How to complete this task: Return all lines from the listing below that include the word "text".

^^^^

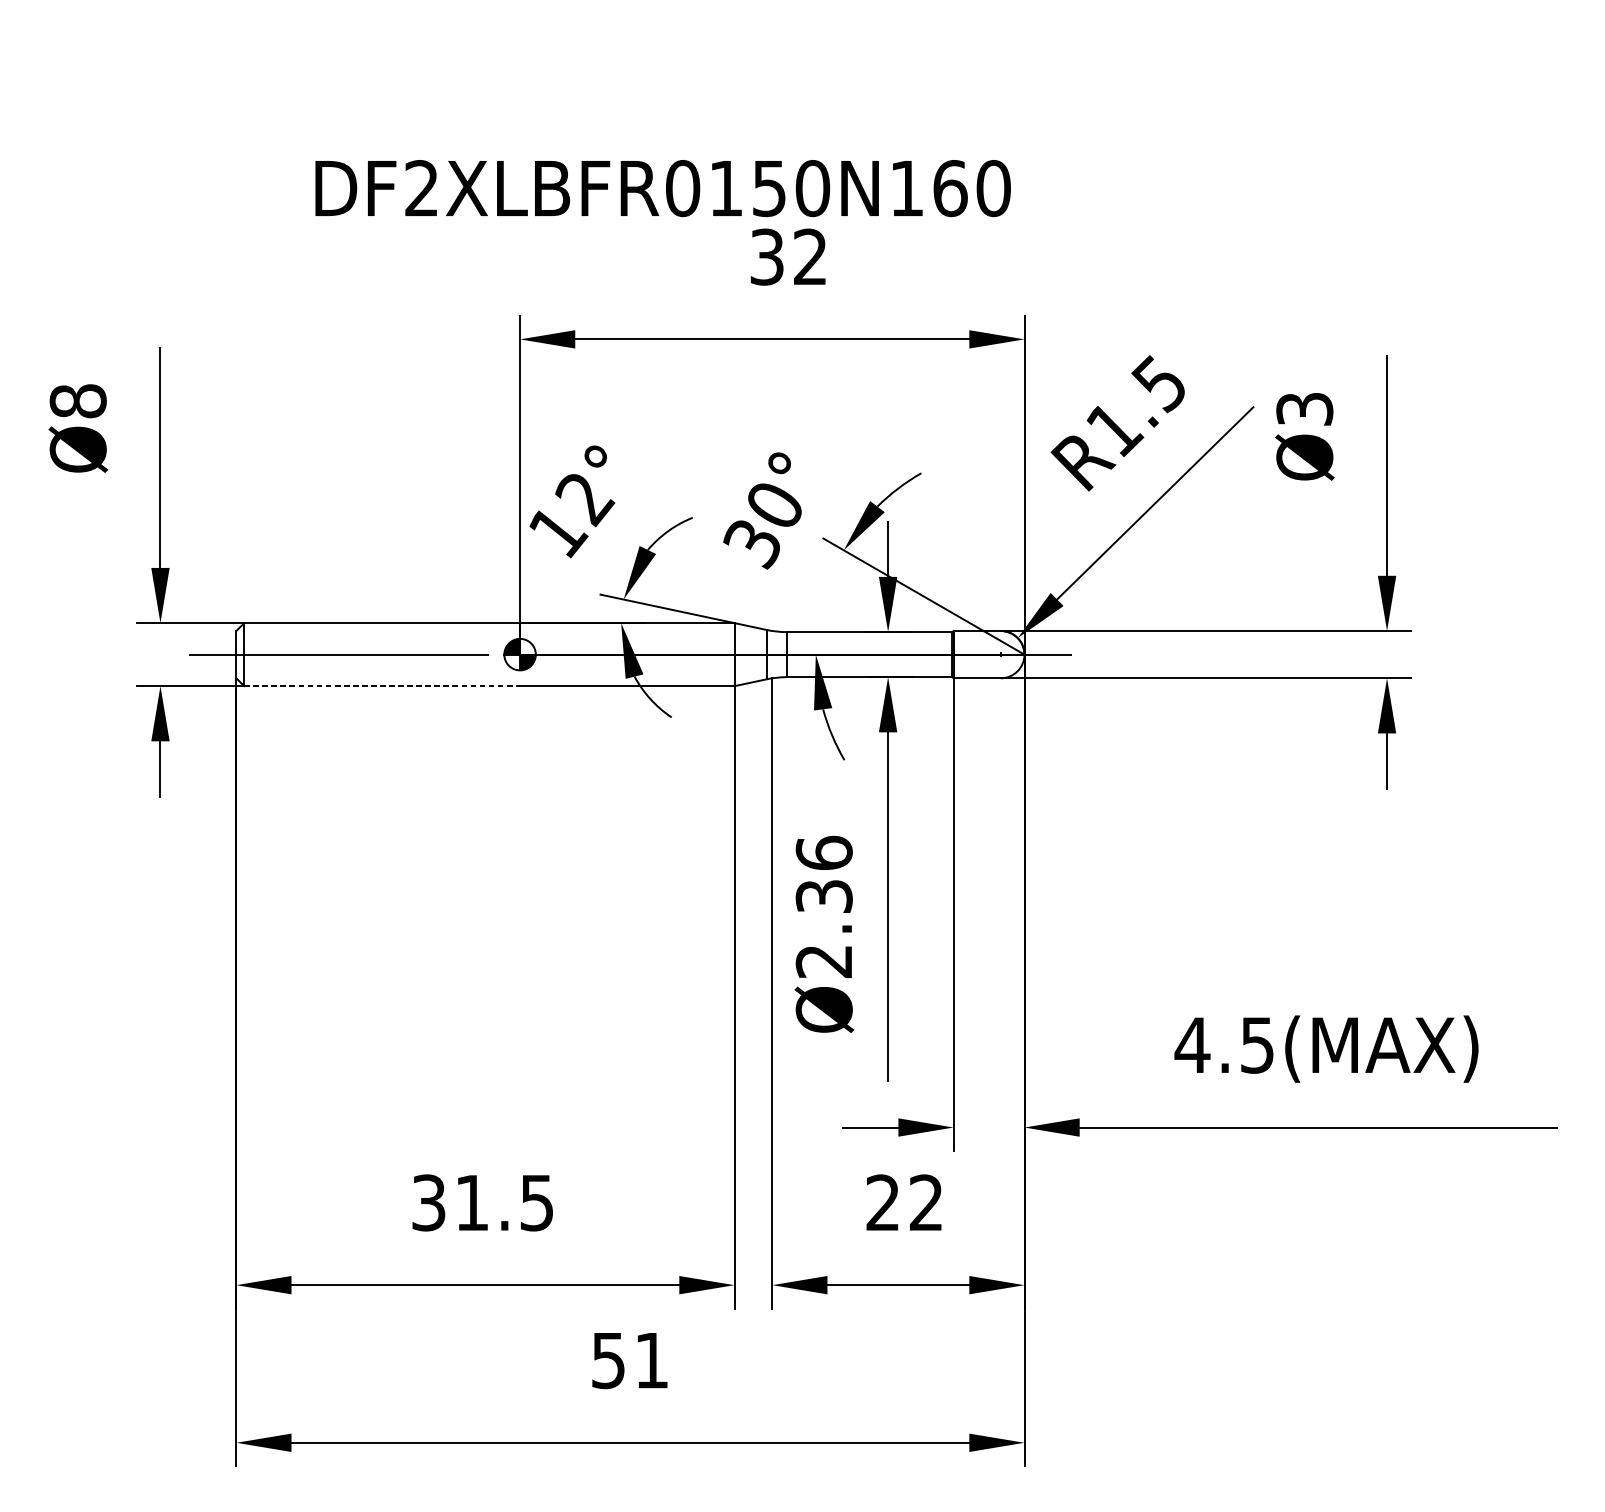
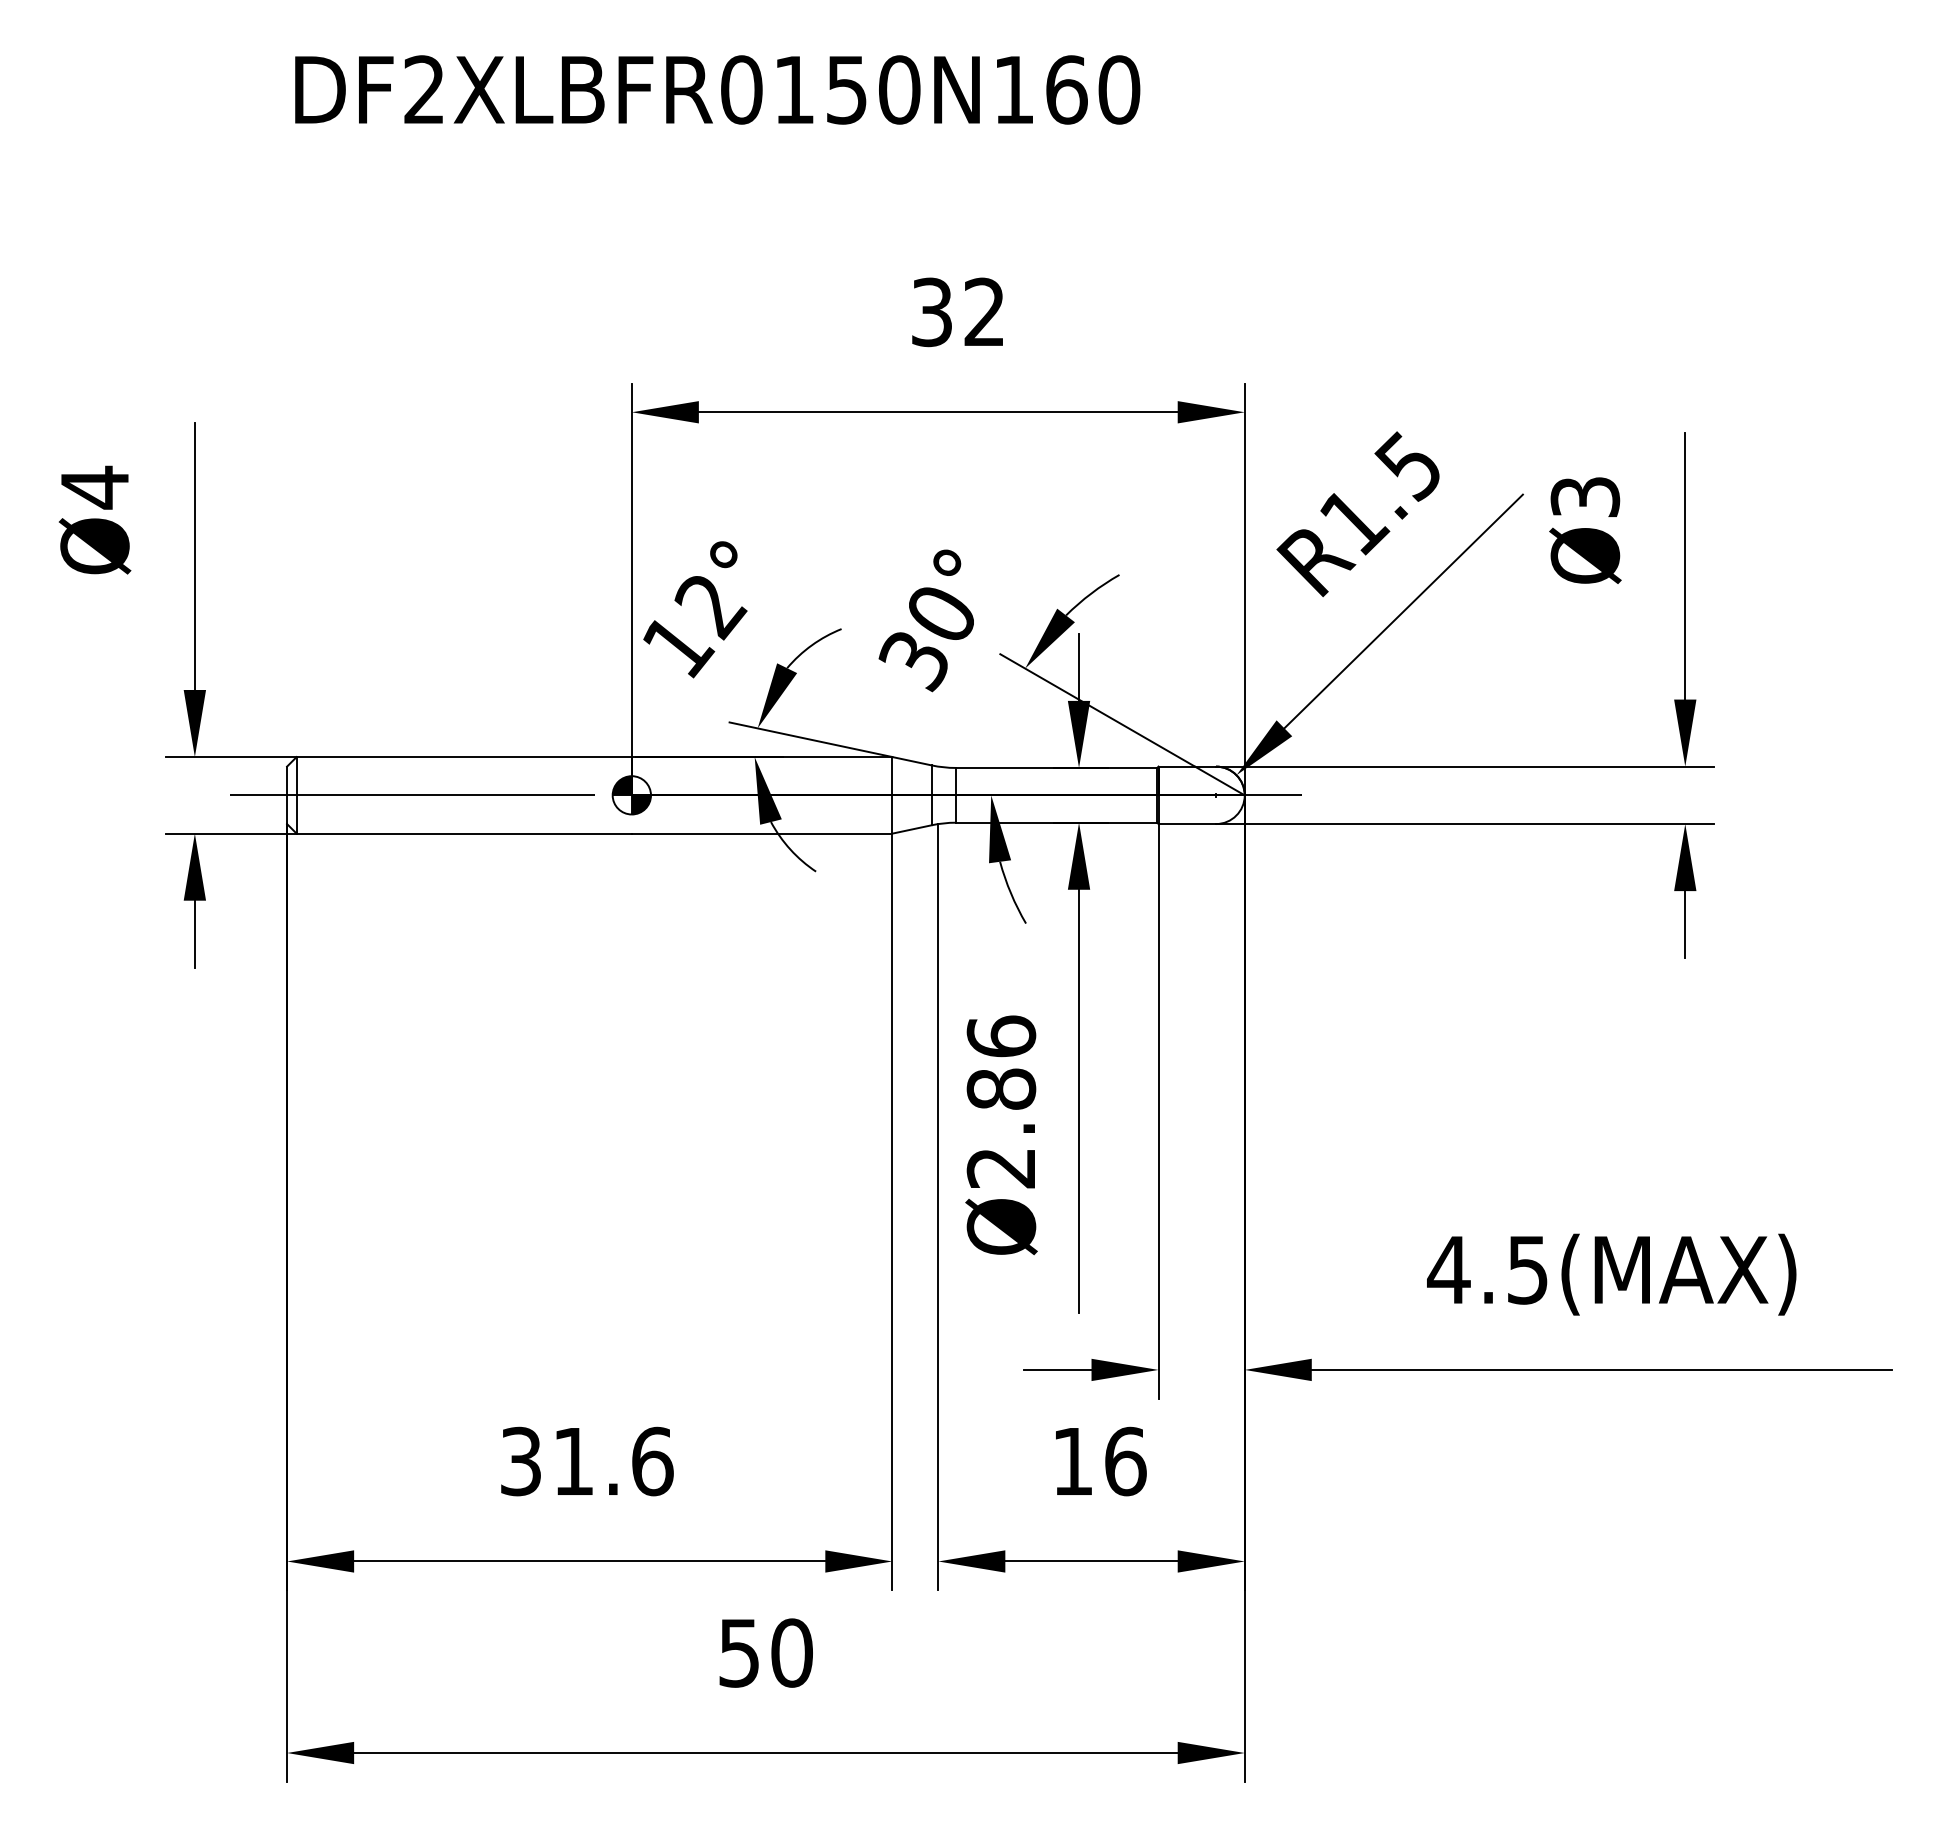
text: (663, 188) -> (717, 89), moved
text: (77, 401) -> (94, 487), Ø8 -> Ø4
line: (382, 686) -> (464, 833), dashed -> solid
text: (824, 895) -> (1001, 1088), Ø2.36 -> Ø2.86
text: (537, 1202) -> (652, 1461), 31.5 -> 31.6
text: (904, 1202) -> (1099, 1461), 22 -> 16
text: (651, 1360) -> (791, 1652), 51 -> 50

^^^^

Exercise solution:
text: (663, 188) -> (717, 89), moved
text: (77, 401) -> (94, 487), Ø8 -> Ø4
text: (824, 895) -> (1001, 1088), Ø2.36 -> Ø2.86
text: (537, 1202) -> (652, 1461), 31.5 -> 31.6
text: (904, 1202) -> (1099, 1461), 22 -> 16
text: (651, 1360) -> (791, 1652), 51 -> 50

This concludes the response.